RSS-Bridge / rss-bridge

The RSS feed for websites missing it
https://rss-bridge.org/bridge01/
The Unlicense
7.23k stars 1.03k forks source link

[XPathBridge] Have a way to use the image URL inside content rather than as attachment #2843

Open imagoiq opened 2 years ago

imagoiq commented 2 years ago

Hi,

I wonder if it could be possible to have parameter allow using the image URL as an HTML tag inside the content rather than having it as an attachment. For some feeds, this will be much appreciated. I'm uncertain if it's a design decision (regarding security, for example) or just not thought. Also, if there is a way to do it with a (complicated) xpath function, I don't mind.

Thanks in advance

cc maintainer @Niehztog

Niehztog commented 2 years ago

Hello @imagoiq as far as I understand what you intend to do, it should be sufficient and feasible to implement that functionality right inside your specific bridge rather than in the abstract XPathAbstract parent class. Let's see if we can manage to accomplish that together: In your bridge class, please override the parent method getItems for example like this:

public function getItems() {
    foreach($this->items as $item) {
        //modify each item's content here, ex.:
        $content = $item->getContent();
        $enclosures = $item->getEnclosures();
        $content .= $enclosures[0];
        $item->setContent($content);
    }
    return $this->items;
}

Something like this should do (I did not test that). Please try it out and let me know if that helps. Based on your experiences, we might be able to implement a new helper function for that in XPathAbstract later. Maybe you have good ideas how to meaningfully implement that?

[Edit] I see that you were talking about XPathBridge rather than implementing your own bridge. In order for my above instructions to work, you should put your XPath expressions in your own bridge implementation as described here.

Niehztog commented 2 years ago

@imagoiq There is another way to do it using more complicated xpath expressions using the concat instruction. For example in your xpath expression you could use:

concat(.//div[@class="body-text"]/text(), " ", .//img[1]/@src)

This way you can concatenate two nodes to one item and use that for example as the content xpath expression.

imagoiq commented 2 years ago

Hi @Niehztog,

Thanks for your proposition and taking time to answer.

For the context of this issue, I can add that I was a bit surprised when I used the first time the bridge that the expression under "Item image selector" will add my image as an attachment. If you compare with services, like Politepol for example, the image most of the time get directly into the content, so it's rather confusing from a user standpoint (this could be fixed by changing the label name, but anyway this is not my main concern).

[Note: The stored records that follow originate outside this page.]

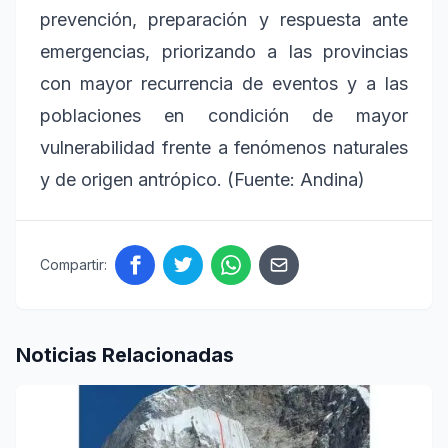
prevención, preparación y respuesta ante
emergencias, priorizando a las provincias
con mayor recurrencia de eventos y a las
poblaciones en condición de mayor
vulnerabilidad frente a fenómenos naturales
y de origen antrópico. (Fuente: Andina)
Compartir:
Noticias Relacionadas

From your answers, I'm uncertain whether you saw my PR proposal or not: https://github.com/RSS-Bridge/rss-bridge/pull/2847. The last idea is to have a post-processing function in the abstract that you can call and then easily manipulate the fields.

After some thinking, I think the idea to rather use a xpath expression for that is probably too verbose and difficult. If I'm using your expression (e.g. with the example mention here: https://github.com/RSS-Bridge/rss-bridge/issues/2842). I would need to add as well an HTML img tag to render the picture inside the content and as well the root path of the URL as the image use a relative URL. So much work to do and not access to any of the function to clean the URL either.

Niehztog commented 2 years ago

@imagoiq I agree with your argumentation and I like your idea to have a post-processing function in the abstract that you can call to manipulate the fields. My proposed way to overwrite the getItems() method provides a similar, but less obvious solution, which would not require and code changes to XPathAbstract. So basically I think it's optional. I was not aware of your PR https://github.com/RSS-Bridge/rss-bridge/pull/2847, but I support it. Let's hope the maintainers will consider it (I do not have the access rights to accept PR's).